Textauszug:
_ _ _ _
Ein Fünftel weniger Wohlstand durch die Klimakrise

Einen Eindruck des finanziellen Ausmaßes schafft ein Bericht der V20-Gruppe, die aus mittlerweile 58 besonders verwundbaren Staaten besteht. Demnach wären diese Nationen heute zwanzig Prozent wohlhabender, gäbe es die Klimakrise nicht. Ihre Forderungen gehen daher weit in die dreistellige Milliardenhöhe. Die Länder beziffern ihre Kosten für Klimaschäden zwischen 2000 und 2019 auf rund 522 Milliarden Euro.

Und das ist erst der Anfang: Bis 2050 könnte die Summe, die zum Ausgleich der Klimaschäden benötigt wird, laut einer Studie der London School of Economics auf jährlich bis zu 1,8 Billionen Euro steigen. Die Industrieländer befürchten darum, dass enorme Zahlungen auf sie zukommen würden. Also treten sie auf die Bremse.

Ayisha Siddiqa, Klimaaktivistin aus Pakistan, kritisiert das. Seit Jahren fordern die Staaten nun Kompensation, sagt sie t-online. "Aber die Regierungen nehmen das Thema bisher nicht ernst und auch international ist es immer noch umstritten."
_ _ _ _
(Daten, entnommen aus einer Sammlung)
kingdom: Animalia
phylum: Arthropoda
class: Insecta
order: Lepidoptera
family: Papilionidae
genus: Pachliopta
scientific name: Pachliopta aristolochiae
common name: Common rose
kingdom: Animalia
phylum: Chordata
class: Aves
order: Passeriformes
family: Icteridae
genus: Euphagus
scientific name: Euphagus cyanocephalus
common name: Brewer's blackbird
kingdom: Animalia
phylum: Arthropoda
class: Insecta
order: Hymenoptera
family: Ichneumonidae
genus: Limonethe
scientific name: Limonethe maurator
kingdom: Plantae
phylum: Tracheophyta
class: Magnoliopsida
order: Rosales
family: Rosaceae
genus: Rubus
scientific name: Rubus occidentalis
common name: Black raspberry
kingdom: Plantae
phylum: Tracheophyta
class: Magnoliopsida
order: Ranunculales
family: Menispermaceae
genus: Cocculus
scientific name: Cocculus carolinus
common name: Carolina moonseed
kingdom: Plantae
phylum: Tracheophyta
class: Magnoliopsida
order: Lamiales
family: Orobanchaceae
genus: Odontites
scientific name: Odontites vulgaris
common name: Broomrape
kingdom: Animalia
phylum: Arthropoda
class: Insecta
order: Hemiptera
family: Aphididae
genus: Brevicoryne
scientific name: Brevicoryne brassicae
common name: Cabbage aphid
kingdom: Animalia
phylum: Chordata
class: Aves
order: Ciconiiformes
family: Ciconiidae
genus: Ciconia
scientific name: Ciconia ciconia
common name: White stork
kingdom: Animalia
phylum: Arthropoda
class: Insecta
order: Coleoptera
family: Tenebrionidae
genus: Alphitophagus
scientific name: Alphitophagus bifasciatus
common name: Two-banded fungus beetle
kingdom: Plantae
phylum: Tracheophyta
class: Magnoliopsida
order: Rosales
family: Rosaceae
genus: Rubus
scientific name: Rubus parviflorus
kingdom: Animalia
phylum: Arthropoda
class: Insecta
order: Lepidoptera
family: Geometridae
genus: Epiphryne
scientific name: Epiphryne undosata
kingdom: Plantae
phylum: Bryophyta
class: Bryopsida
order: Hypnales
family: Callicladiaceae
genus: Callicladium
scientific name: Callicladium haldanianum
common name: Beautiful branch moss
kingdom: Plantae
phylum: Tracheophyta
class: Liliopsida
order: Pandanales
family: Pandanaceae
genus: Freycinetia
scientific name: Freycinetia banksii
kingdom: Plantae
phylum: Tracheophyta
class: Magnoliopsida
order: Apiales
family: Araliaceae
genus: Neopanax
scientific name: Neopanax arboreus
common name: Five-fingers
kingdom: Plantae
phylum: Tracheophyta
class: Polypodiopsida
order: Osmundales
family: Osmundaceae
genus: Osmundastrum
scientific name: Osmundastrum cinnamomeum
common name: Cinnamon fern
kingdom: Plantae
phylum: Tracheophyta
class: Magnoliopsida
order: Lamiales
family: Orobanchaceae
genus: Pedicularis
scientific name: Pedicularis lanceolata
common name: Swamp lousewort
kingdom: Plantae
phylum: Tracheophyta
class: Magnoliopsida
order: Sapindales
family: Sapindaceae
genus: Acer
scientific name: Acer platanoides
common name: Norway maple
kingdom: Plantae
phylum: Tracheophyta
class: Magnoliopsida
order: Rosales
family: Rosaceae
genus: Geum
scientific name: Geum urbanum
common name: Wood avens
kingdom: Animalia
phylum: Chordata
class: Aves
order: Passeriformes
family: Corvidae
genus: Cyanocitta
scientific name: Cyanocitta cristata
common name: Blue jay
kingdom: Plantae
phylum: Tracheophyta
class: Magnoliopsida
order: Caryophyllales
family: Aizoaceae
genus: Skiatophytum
_ _ _ _
Ihre Aufgabe: Wie geht der Text über die Klimaschäden der verwundbaren Staaten weiter? Führen Sie ihn im Anschluss an seinen letzten Satz fort. Die Daten haben hiermit nichts zu tun.

Antwort zur Übung:
Tatsächlich hat sich in den vergangenen 30 Jahren nur rhetorisch etwas getan: Einrichtungen für Dialog, Erfahrungsaustausch und technische Unterstützung wurden gegründet, konkreter wurde es aber nicht – bis zum vergangenen Jahr. Als erster und einziger Staat kündigte Dänemark bei der Klimakonferenz in Glasgow 2021 an, 100 Millionen Dänische Kronen (13,4 Millionen Euro) für "Loss-and-Damage"-Forderungen bereitzustellen.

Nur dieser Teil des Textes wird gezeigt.